This document builds on our getting started guide and takes you through the process to build, deploy and run a pipeline via the SDK.
Install the Kubeflow SDK
pip install kfp
Create the Pipeline
If you already have a pipeline you would like to deploy, you can use it. Alternatively, you can download one of the samples using the command below:
wget https://raw.githubusercontent.com/kubeflow/pipelines/master/samples/core/condition/condition.py
Compile the Pipeline
The Kubeflow SDK includes the dsl-compile
command which will turn your Python file into a .zip
file which can be uploaded to Kubeflow. You can do this using the following command:
dsl-compile --py condition.py --output condition.tar.gz
Alternatively, the pipeline file has the following section in it:
if __name__ == '__main__': kfp.compiler.Compiler().compile(flipcoin_pipeline, __file__ + '.zip')
Which will automatically compile the Pipeline simply by executing:
python condition.py
Create a Python Uploader
import kfp import sys import getopt def upload(path, name): client = kfp.Client() client.upload_pipeline(path, name) def main(): opts, args = getopt.getopt(sys.argv[1:], "p:n", ["pipeline=", "name="]) pipeline_path = None pipeline_name = None for opt, arg in opts: if opt in ("-p", "--pipeline"): pipeline_path = arg elif opt in ("-n", "--name"): pipeline_name = arg upload(pipeline_path, pipeline_name) if __name__ == '__main__': main()
This can then be used by calling:
python upload.py --pipeline condition.tar.gz --name condition-cli-upload
Automatically deploying / running Pipelines
Requires separate steps for Compiling and Uploading, and then you have to use the Kubeflow Pipelines UI to navigate to the pipeline, create a run and launch it which is a bit cumbersome (especially since you cannot have two pipelines with the same name).
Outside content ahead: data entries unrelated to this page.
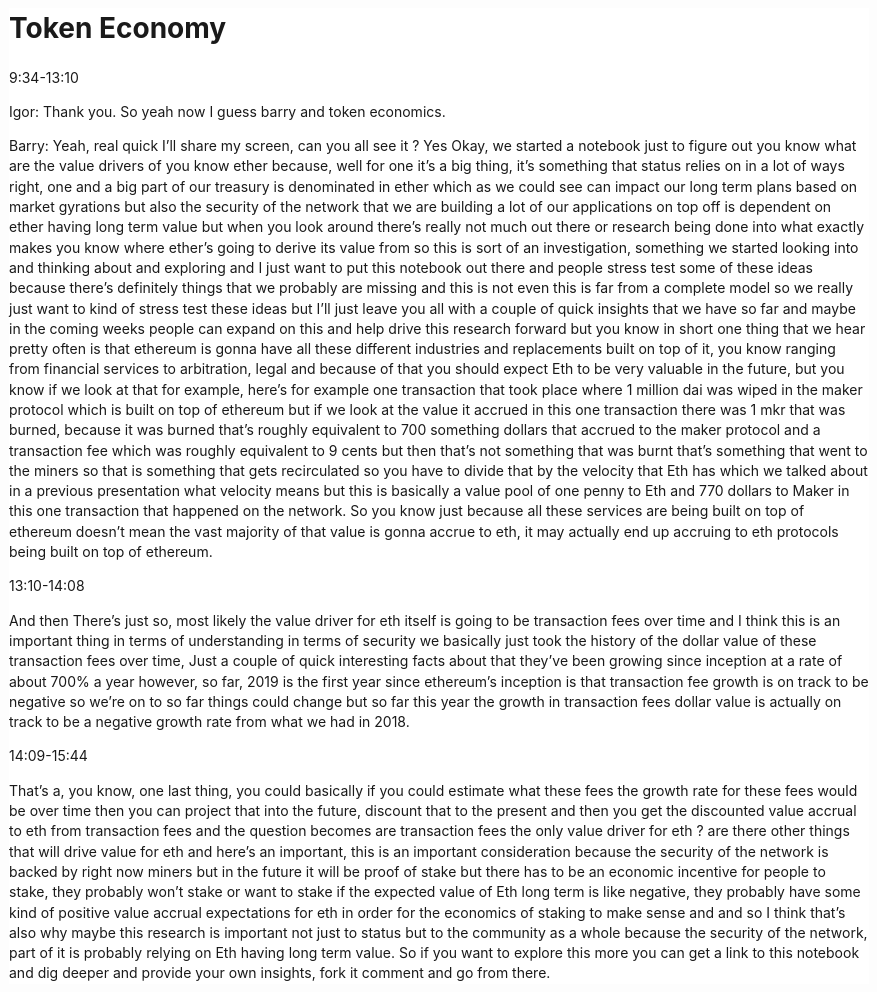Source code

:   
  
  

# Token Economy

9:34-13:10

Igor: Thank you. So yeah now I guess barry and token economics.

  

Barry: Yeah, real quick I’ll share my screen, can you all see it ? Yes Okay, we started a notebook just to figure out you know what are the value drivers of you know ether because, well for one it’s a big thing, it’s something that status relies on in a lot of ways right, one and a big part of our treasury is denominated in ether which as we could see can impact our long term plans based on market gyrations but also the security of the network that we are building a lot of our applications on top off is dependent on ether having long term value but when you look around there’s really not much out there or research being done into what exactly makes you know where ether’s going to derive its value from so this is sort of an investigation, something we started looking into and thinking about and exploring and I just want to put this notebook out there and people stress test some of these ideas because there’s definitely things that we probably are missing and this is not even this is far from a complete model so we really just want to kind of stress test these ideas but I’ll just leave you all with a couple of quick insights that we have so far and maybe in the coming weeks people can expand on this and help drive this research forward but you know in short one thing that we hear pretty often is that ethereum is gonna have all these different industries and replacements built on top of it, you know ranging from financial services to arbitration, legal and because of that you should expect Eth to be very valuable in the future, but you know if we look at that for example, here’s for example one transaction that took place where 1 million dai was wiped in the maker protocol which is built on top of ethereum but if we look at the value it accrued in this one transaction there was 1 mkr that was burned, because it was burned that’s roughly equivalent to 700 something dollars that accrued to the maker protocol and a transaction fee which was roughly equivalent to 9 cents but then that’s not something that was burnt that’s something that went to the miners so that is something that gets recirculated so you have to divide that by the velocity that Eth has which we talked about in a previous presentation what velocity means but this is basically a value pool of one penny to Eth and 770 dollars to Maker in this one transaction that happened on the network. So you know just because all these services are being built on top of ethereum doesn’t mean the vast majority of that value is gonna accrue to eth, it may actually end up accruing to eth protocols being built on top of ethereum.

  

13:10-14:08

And then There’s just so, most likely the value driver for eth itself is going to be transaction fees over time and I think this is an important thing in terms of understanding in terms of security we basically just took the history of the dollar value of these transaction fees over time, Just a couple of quick interesting facts about that they’ve been growing since inception at a rate of about 700% a year however, so far, 2019 is the first year since ethereum’s inception is that transaction fee growth is on track to be negative so we’re on to so far things could change but so far this year the growth in transaction fees dollar value is actually on track to be a negative growth rate from what we had in 2018.

14:09-15:44

That’s a, you know, one last thing, you could basically if you could estimate what these fees the growth rate for these fees would be over time then you can project that into the future, discount that to the present and then you get the discounted value accrual to eth from transaction fees and the question becomes are transaction fees the only value driver for eth ? are there other things that will drive value for eth and here’s an important, this is an important consideration because the security of the network is backed by right now miners but in the future it will be proof of stake but there has to be an economic incentive for people to stake, they probably won’t stake or want to stake if the expected value of Eth long term is like negative, they probably have some kind of positive value accrual expectations for eth in order for the economics of staking to make sense and and so I think that’s also why maybe this research is important not just to status but to the community as a whole because the security of the network, part of it is probably relying on Eth having long term value. So if you want to explore this more you can get a link to this notebook and dig deeper and provide your own insights, fork it comment and go from there.

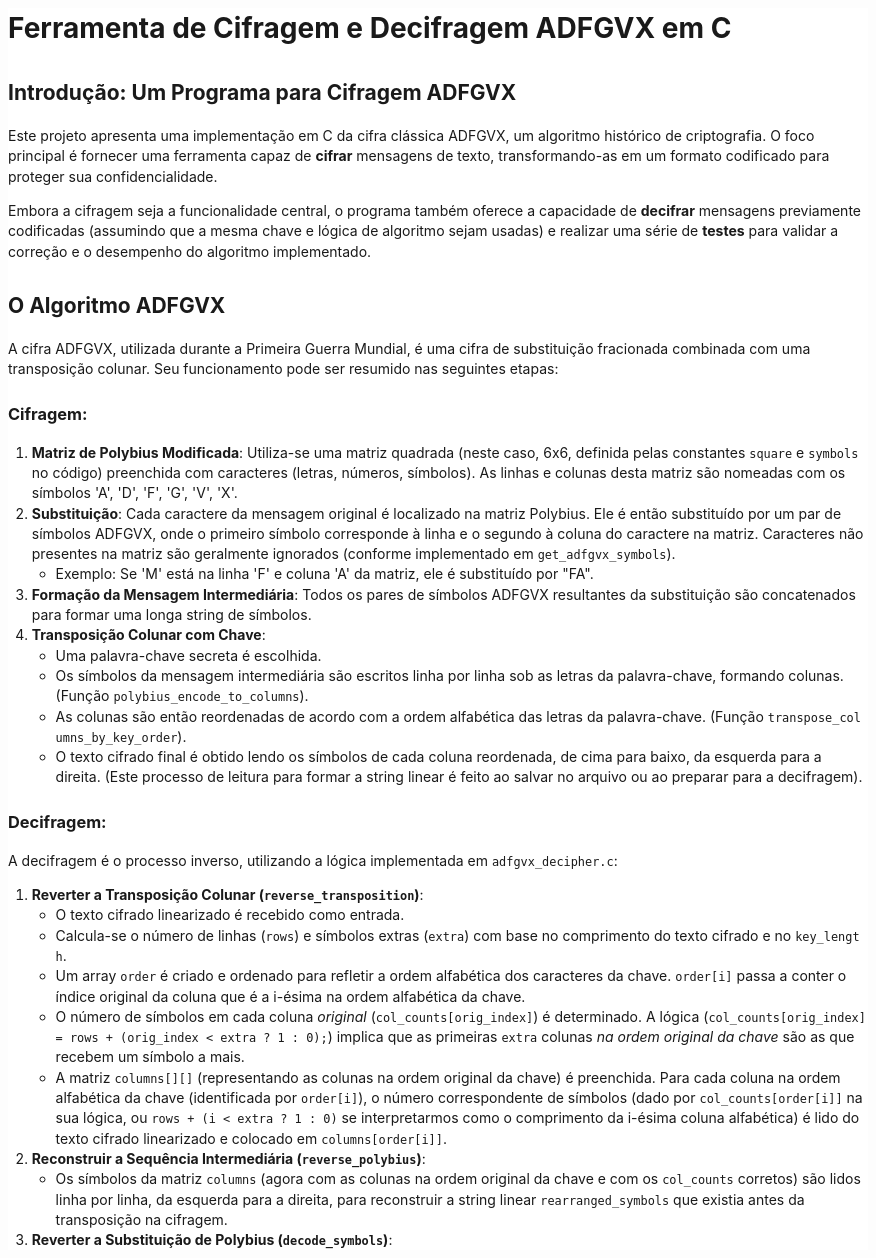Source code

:# Ferramenta de Cifragem e Decifragem ADFGVX em C

## Introdução: Um Programa para Cifragem ADFGVX

Este projeto apresenta uma implementação em C da cifra clássica ADFGVX, um algoritmo histórico de criptografia. O foco principal é fornecer uma ferramenta capaz de **cifrar** mensagens de texto, transformando-as em um formato codificado para proteger sua confidencialidade.

Embora a cifragem seja a funcionalidade central, o programa também oferece a capacidade de **decifrar** mensagens previamente codificadas (assumindo que a mesma chave e lógica de algoritmo sejam usadas) e realizar uma série de **testes** para validar a correção e o desempenho do algoritmo implementado.

## O Algoritmo ADFGVX

A cifra ADFGVX, utilizada durante a Primeira Guerra Mundial, é uma cifra de substituição fracionada combinada com uma transposição colunar. Seu funcionamento pode ser resumido nas seguintes etapas:

### Cifragem:

1.  **Matriz de Polybius Modificada**: Utiliza-se uma matriz quadrada (neste caso, 6x6, definida pelas constantes `square` e `symbols` no código) preenchida com caracteres (letras, números, símbolos). As linhas e colunas desta matriz são nomeadas com os símbolos 'A', 'D', 'F', 'G', 'V', 'X'.
2.  **Substituição**: Cada caractere da mensagem original é localizado na matriz Polybius. Ele é então substituído por um par de símbolos ADFGVX, onde o primeiro símbolo corresponde à linha e o segundo à coluna do caractere na matriz. Caracteres não presentes na matriz são geralmente ignorados (conforme implementado em `get_adfgvx_symbols`).
    * Exemplo: Se 'M' está na linha 'F' e coluna 'A' da matriz, ele é substituído por "FA".
3.  **Formação da Mensagem Intermediária**: Todos os pares de símbolos ADFGVX resultantes da substituição são concatenados para formar uma longa string de símbolos.
4.  **Transposição Colunar com Chave**:
    * Uma palavra-chave secreta é escolhida.
    * Os símbolos da mensagem intermediária são escritos linha por linha sob as letras da palavra-chave, formando colunas. (Função `polybius_encode_to_columns`).
    * As colunas são então reordenadas de acordo com a ordem alfabética das letras da palavra-chave. (Função `transpose_columns_by_key_order`).
    * O texto cifrado final é obtido lendo os símbolos de cada coluna reordenada, de cima para baixo, da esquerda para a direita. (Este processo de leitura para formar a string linear é feito ao salvar no arquivo ou ao preparar para a decifragem).

### Decifragem:

A decifragem é o processo inverso, utilizando a lógica implementada em `adfgvx_decipher.c`:

1.  **Reverter a Transposição Colunar (`reverse_transposition`)**:
    * O texto cifrado linearizado é recebido como entrada.
    * Calcula-se o número de linhas (`rows`) e símbolos extras (`extra`) com base no comprimento do texto cifrado e no `key_length`.
    * Um array `order` é criado e ordenado para refletir a ordem alfabética dos caracteres da chave. `order[i]` passa a conter o índice original da coluna que é a i-ésima na ordem alfabética da chave.
    * O número de símbolos em cada coluna *original* (`col_counts[orig_index]`) é determinado. A lógica (`col_counts[orig_index] = rows + (orig_index < extra ? 1 : 0);`) implica que as primeiras `extra` colunas *na ordem original da chave* são as que recebem um símbolo a mais.
    * A matriz `columns[][]` (representando as colunas na ordem original da chave) é preenchida. Para cada coluna na ordem alfabética da chave (identificada por `order[i]`), o número correspondente de símbolos (dado por `col_counts[order[i]]` na sua lógica, ou `rows + (i < extra ? 1 : 0)` se interpretarmos como o comprimento da i-ésima coluna alfabética) é lido do texto cifrado linearizado e colocado em `columns[order[i]]`.
2.  **Reconstruir a Sequência Intermediária (`reverse_polybius`)**:
    * Os símbolos da matriz `columns` (agora com as colunas na ordem original da chave e com os `col_counts` corretos) são lidos linha por linha, da esquerda para a direita, para reconstruir a string linear `rearranged_symbols` que existia antes da transposição na cifragem.
3.  **Reverter a Substituição de Polybius (`decode_symbols`)**:
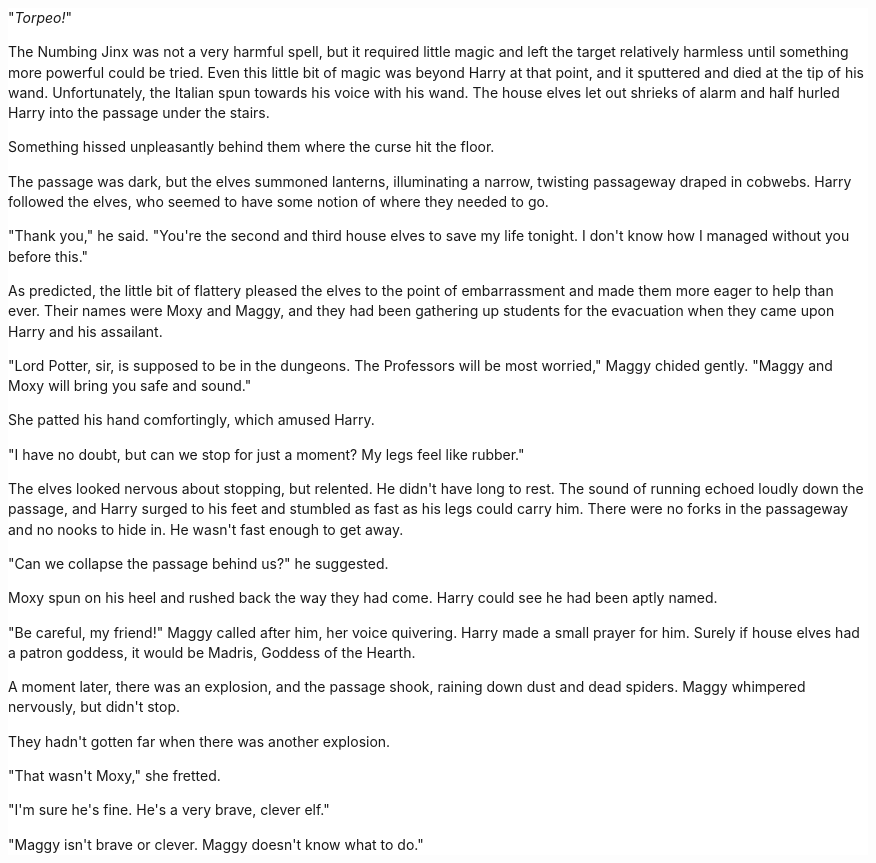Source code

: "*Torpeo!*"

The Numbing Jinx was not a very harmful spell, but it required little
magic and left the target relatively harmless until something more
powerful could be tried. Even this little bit of magic was beyond Harry
at that point, and it sputtered and died at the tip of his wand.
Unfortunately, the Italian spun towards his voice with his wand. The
house elves let out shrieks of alarm and half hurled Harry into the
passage under the stairs.

Something hissed unpleasantly behind them where the curse hit the floor.

The passage was dark, but the elves summoned lanterns, illuminating a
narrow, twisting passageway draped in cobwebs. Harry followed the elves,
who seemed to have some notion of where they needed to go.

"Thank you," he said. "You're the second and third house elves to save
my life tonight. I don't know how I managed without you before this."

As predicted, the little bit of flattery pleased the elves to the point
of embarrassment and made them more eager to help than ever. Their names
were Moxy and Maggy, and they had been gathering up students for the
evacuation when they came upon Harry and his assailant.

"Lord Potter, sir, is supposed to be in the dungeons. The Professors
will be most worried," Maggy chided gently. "Maggy and Moxy will bring
you safe and sound."

She patted his hand comfortingly, which amused Harry.

"I have no doubt, but can we stop for just a moment? My legs feel like
rubber."

The elves looked nervous about stopping, but relented. He didn't have
long to rest. The sound of running echoed loudly down the passage, and
Harry surged to his feet and stumbled as fast as his legs could carry
him. There were no forks in the passageway and no nooks to hide in. He
wasn't fast enough to get away.

"Can we collapse the passage behind us?" he suggested.

Moxy spun on his heel and rushed back the way they had come. Harry could
see he had been aptly named.

"Be careful, my friend!" Maggy called after him, her voice quivering.
Harry made a small prayer for him. Surely if house elves had a patron
goddess, it would be Madris, Goddess of the Hearth.

A moment later, there was an explosion, and the passage shook, raining
down dust and dead spiders. Maggy whimpered nervously, but didn't stop.

They hadn't gotten far when there was another explosion.

"That wasn't Moxy," she fretted.

"I'm sure he's fine. He's a very brave, clever elf."

"Maggy isn't brave or clever. Maggy doesn't know what to do."
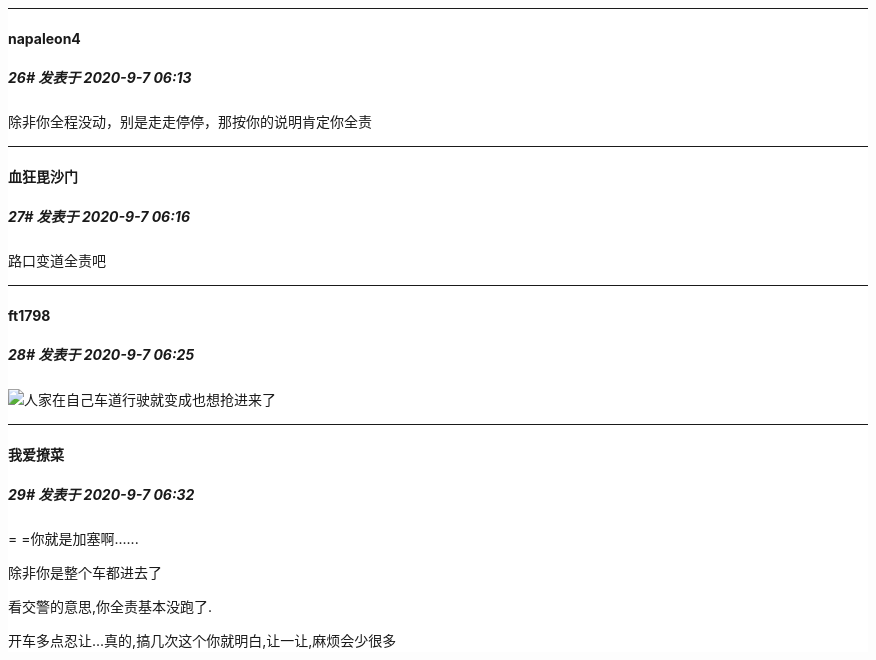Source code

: 


-----

####  napaleon4  
##### 26#       发表于 2020-9-7 06:13




除非你全程没动，别是走走停停，那按你的说明肯定你全责







-----

####  血狂毘沙门  
##### 27#       发表于 2020-9-7 06:16




路口变道全责吧







-----

####  ft1798  
##### 28#       发表于 2020-9-7 06:25



<img src="https://static.saraba1st.com/image/smiley/face2017/112.png" referrerpolicy="no-referrer">人家在自己车道行驶就变成也想抢进来了







-----

####  我爱撩菜  
##### 29#       发表于 2020-9-7 06:32




= =你就是加塞啊......


除非你是整个车都进去了


看交警的意思,你全责基本没跑了.



开车多点忍让...真的,搞几次这个你就明白,让一让,麻烦会少很多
An alternative to this is to replace the:
if __name__ == '__main__': kfp.compiler.Compiler().compile(flipcoin_pipeline, __file__ + '.zip')
Section within your pipeline with:
from kfp import Client from datetime import datetime ... def test_deployed(pipeline): deploy_args = dict() pipeline_name = pipeline.__name__ experiment_name = f"{pipeline_name}_tests" run_name = pipeline_name + ' ' + datetime.now().strftime('%Y-%m-%d %H-%M-%S') print(f"hm> pipeline: {pipeline_name}") print(f"hm> experiment: {experiment_name}") print(f"hm> run: {run_name}") client = Client(None, None) client.create_run_from_pipeline_func(pipeline, deploy_args, run_name=run_name, experiment_name=experiment_name) print(f"hm> Deployed and running!") if __name__ == '__main__': test_deployed(flipcoin_pipeline)
Now when you run your pipeline in the command line it will automatically create a new run for it in an experiment with a _tests
suffix.
Thanks again for the article post.Really thank you! Awesome.